I was born about a quarter of a mile from where we are sitting now and I was here in London during the Blitz. And every night I went down into the shelter. 500 people killed, my brother was killed, my friends were killed. And when the Charter of the UN was read to me, I was a pilot coming home in a troop ship: 'We the peoples of the United Nations determined to save succeeding generations from the scourge of war, which twice in our lifetime has brought untold sorrow to mankind.' That was the pledge my generation gave to the younger generation and you tore it up. And it's a war crime that's been committed in Iraq, because there is no moral difference between a stealth bomber and a suicide bomber. Both kill innocent people for political reasons.
My Great-grandfather was a Congregational Minister and my Mother was a Bible scholar, and I was brought up on the Bible, that the story of the Bible was conflict between the kings who had power, and the prophets who preached righteousness. And I was taught to believe in the prophets, got me into a lot of trouble. And my Dad said to me when I was young, "Dare to be a Daniel, Dare to stand alone, Dare to have a purpose firm, Dare to let it (be) known."

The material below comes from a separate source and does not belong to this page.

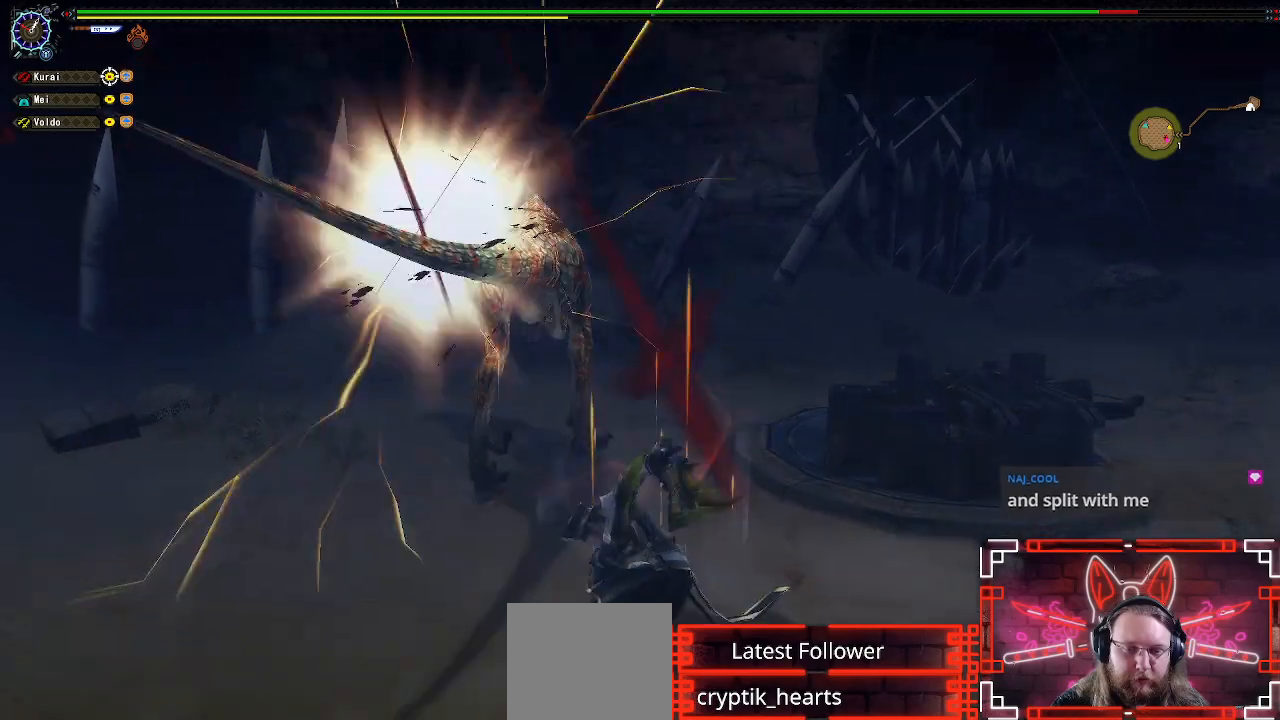
{"buttons": ["Y"], "left_stick": "up-left", "right_stick": "center", "events": [[100, "Y", "up"], [200, "Y", "down"], [283, "Y", "up"], [400, "Y", "down"]]}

The Americans would not allow an anti-American government to be elected in Britain - I mean an anti-capitalist government, a socialist government, to be elected in Britain. So how would you ever make a change, unless you put on such pressure that the system falls and then people take over. The idea that a little debate in Parliament will change things is really an illusion. I’m not in favour of a bloody revolution, because we saw what happened with Stalin, but I’m not in favour of surrendering, step by step, the right of people to dec ide the policies that the elected government follows, because otherwise you might just as well hang the whole thing up. That is the issue that interests me very much, and Paul Foot’s book, The Vote: How It Was Won and How It Was Undermined, is highly relevant to it.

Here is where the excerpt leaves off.